While defining the constructor for a HashSet

HashSet<Integer> hs = new HashSet<Integer>(10,(double)0.50);

The second argument called the "Fill Ratio" has a default value of 0.75.

I wanted to know whether there is a logical reason behind defaulting it to 0.75.

Chaipau
  • 199
  • 1
  • 5
  • 14
  • Read `hashset`'s doc . – passion Sep 22 '16 at 06:40
  • 1
    Hashtables suffer from _hash collisions_ and higher load factor (more common term than "fill ratio") means more collisions. This reduces both insertion and lookup performance. Any factor you choose will give you some tradeoff between space and time, and 0.75 is an empirically chosen value. It's good for the "separate chaining" hashtable design; the _open-addressed_ design is much more sensitive to collisions and needs a lower load factor (0.70 is the maximum useful value). – Marko Topolnik Sep 22 '16 at 07:12

2 Answers2

2

There is indeed logical reasoning behind the choice. If we understand HashSet is backed by a HashMap and recognize the constructor in your post calls a HashMap constructor:

public HashSet(int initialCapacity, float loadFactor) {
    map = new HashMap<>(initialCapacity, loadFactor);
}

and then proceed to related HashMap documentation we can see the logical reasoning behind the important choice.

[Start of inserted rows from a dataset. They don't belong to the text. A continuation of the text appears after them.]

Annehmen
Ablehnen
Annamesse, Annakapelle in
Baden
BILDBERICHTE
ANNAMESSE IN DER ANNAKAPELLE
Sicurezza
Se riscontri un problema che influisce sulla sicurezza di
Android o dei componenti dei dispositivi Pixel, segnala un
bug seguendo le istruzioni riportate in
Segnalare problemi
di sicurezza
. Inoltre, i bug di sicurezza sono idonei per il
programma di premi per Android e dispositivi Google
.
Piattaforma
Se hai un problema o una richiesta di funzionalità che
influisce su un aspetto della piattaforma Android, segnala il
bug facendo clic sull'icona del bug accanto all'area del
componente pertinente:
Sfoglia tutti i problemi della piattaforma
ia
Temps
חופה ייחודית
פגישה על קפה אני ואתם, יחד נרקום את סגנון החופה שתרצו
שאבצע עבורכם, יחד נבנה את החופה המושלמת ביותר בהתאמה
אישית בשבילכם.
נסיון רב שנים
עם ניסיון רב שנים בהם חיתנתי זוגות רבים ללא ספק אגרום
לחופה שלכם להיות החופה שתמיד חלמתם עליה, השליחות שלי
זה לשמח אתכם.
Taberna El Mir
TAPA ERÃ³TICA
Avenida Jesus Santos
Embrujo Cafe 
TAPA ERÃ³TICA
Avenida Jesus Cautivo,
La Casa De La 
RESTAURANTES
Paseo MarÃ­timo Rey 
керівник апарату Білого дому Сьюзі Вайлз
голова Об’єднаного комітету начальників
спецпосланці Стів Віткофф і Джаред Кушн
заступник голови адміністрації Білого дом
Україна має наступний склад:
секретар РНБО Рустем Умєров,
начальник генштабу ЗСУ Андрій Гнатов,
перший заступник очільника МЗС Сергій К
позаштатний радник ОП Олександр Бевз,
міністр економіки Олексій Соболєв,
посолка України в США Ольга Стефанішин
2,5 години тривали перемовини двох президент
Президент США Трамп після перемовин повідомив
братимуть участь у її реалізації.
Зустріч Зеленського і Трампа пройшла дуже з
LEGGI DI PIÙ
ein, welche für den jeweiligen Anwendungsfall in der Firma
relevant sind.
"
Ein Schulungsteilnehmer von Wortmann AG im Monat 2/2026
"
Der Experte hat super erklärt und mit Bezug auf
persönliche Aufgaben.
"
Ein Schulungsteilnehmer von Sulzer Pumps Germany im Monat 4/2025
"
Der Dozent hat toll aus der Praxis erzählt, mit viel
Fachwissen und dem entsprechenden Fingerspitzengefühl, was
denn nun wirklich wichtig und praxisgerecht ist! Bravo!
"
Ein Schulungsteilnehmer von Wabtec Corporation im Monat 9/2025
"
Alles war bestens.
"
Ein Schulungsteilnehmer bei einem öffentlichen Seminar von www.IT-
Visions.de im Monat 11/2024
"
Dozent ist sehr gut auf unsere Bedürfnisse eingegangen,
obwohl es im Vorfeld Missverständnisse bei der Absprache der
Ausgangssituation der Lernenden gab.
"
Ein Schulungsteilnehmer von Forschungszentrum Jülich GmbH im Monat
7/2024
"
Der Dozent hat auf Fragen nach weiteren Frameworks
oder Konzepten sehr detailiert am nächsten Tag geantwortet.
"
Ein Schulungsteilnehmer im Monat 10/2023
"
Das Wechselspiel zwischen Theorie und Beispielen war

As a general rule, the default load factor (.75) offers a good tradeoff between time and space costs. Higher values decrease the space overhead but increase the lookup cost (reflected in most of the operations of the HashMap class, including get and put). The expected number of entries in the map and its load factor should be taken into account when setting its initial capacity, so as to minimize the number of rehash operations. If the initial capacity is greater than the maximum number of entries divided by the load factor, no rehash operations will ever occur.

ChiefTwoPencils
  • 13,548
  • 8
  • 49
  • 75
1

A HashSet is backed by a HashMap so you can refer to HashMap's javadoc for the rationale behind the choice of 0.75 as a default value:

As a general rule, the default load factor (.75) offers a good tradeoff between time and space costs. Higher values decrease the space overhead but increase the lookup cost (reflected in most of the operations of the HashMap class, including get and put).

assylias
  • 321,522
  • 82
  • 660
  • 783